───── Document excerpt

# Vintage computer collectors



## rmi2416 (May 30, 2011)

Anyone know of or is a vintage computer collector for those rare working vintage computers?
Just looking for a few contacts for some of those really odd vintage computers I come across that still work.

Best Regards,
Ross


----------



## darshevo (May 30, 2011)

http://www.vintage-computer.com/vcforum/ a gathering place for a lot of collectors (they have a market place as well)


----------



## seawolf (May 30, 2011)

Link does not work for me.
Mark


----------



## jimdoc (May 30, 2011)

rmi2416 said:


> Anyone know of or is a vintage computer collector for those rare working vintage computers?
> Just looking for a few contacts for some of those really odd vintage computers I come across that still work.

──────────

• [Short exercise A]:
Answer these questions from the forum thread on vintage computer collectors:
(i) What name does the opening poster sign off with?
(ii) Besides being a gathering place for collectors, what does darshevo say the linked site has?
(iii) What problem does seawolf report?
• [Short exercise B]:
Pick up the forum thread on vintage computer collectors after its final quoted lines and continue it.

───── Recorded information

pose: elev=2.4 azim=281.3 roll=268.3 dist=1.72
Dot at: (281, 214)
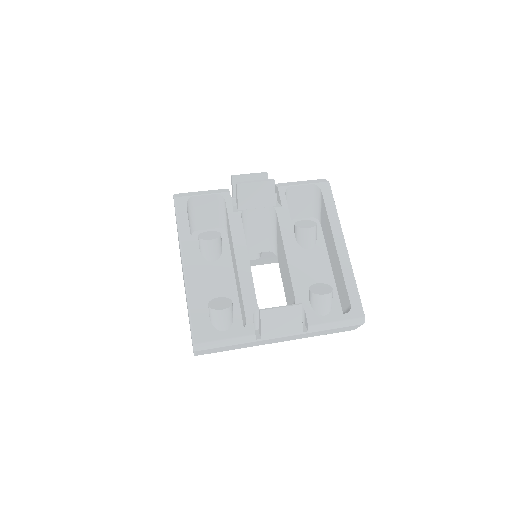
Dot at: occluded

──────────

• [Task output A]:
(i) Ross
(ii) A market place
(iii) The link does not work.

• [Task output B]:
> 
> Best Regards,
> Ross



There are a few collectors on the forum.

http://goldrefiningforum.com/phpBB3/search.php?keywords=vintage+computers&terms=all&author=&sv=0&sc=1&sf=all&sk=t&sd=d&sr=posts&st=0&ch=300&t=0&submit=Search

Jim


----------



## goldsilverpro (May 30, 2011)

I edited the link given by darshevo so it now works.

http://www.vintage-computer.com/vcforum/


----------



## jimdoc (May 30, 2011)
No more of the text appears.